- Try it -
Produce an exact transcription of the data, with the images left out.

- Information provided -

+ + + +

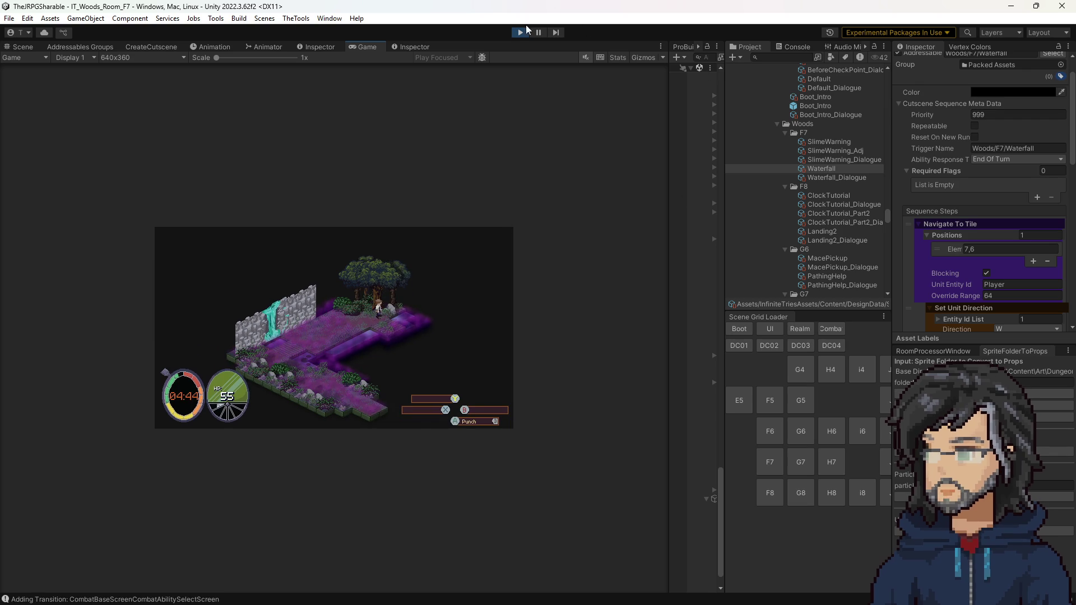
pyautogui.click(523, 32)
pyautogui.click(318, 47)
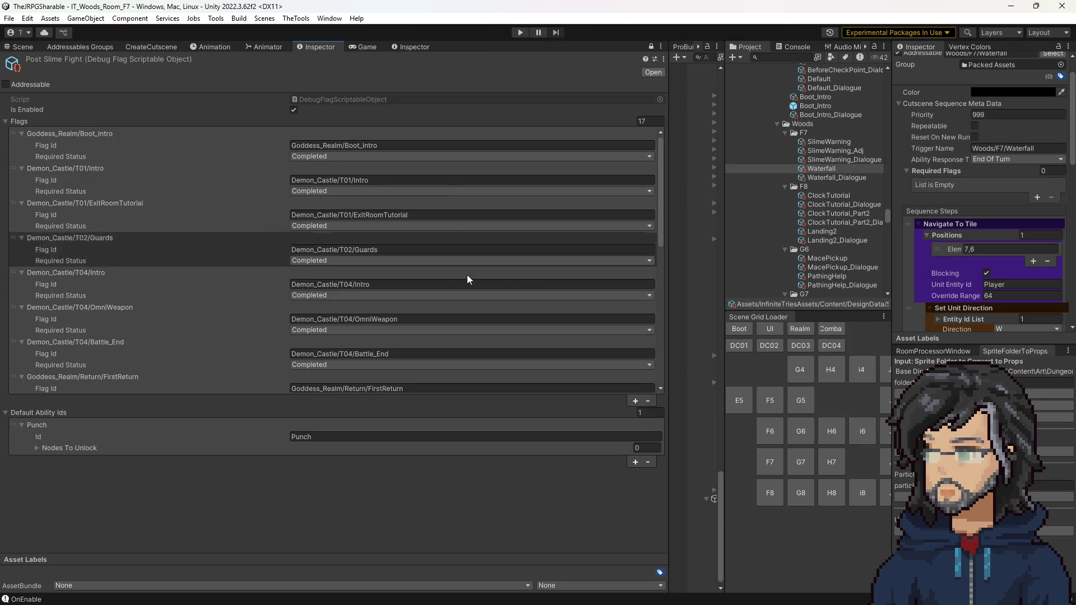
pyautogui.scroll(-8, 237, 359)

+ + + +

- Answer to the problem -
pyautogui.click(523, 32)
pyautogui.click(318, 47)
pyautogui.scroll(-8, 237, 359)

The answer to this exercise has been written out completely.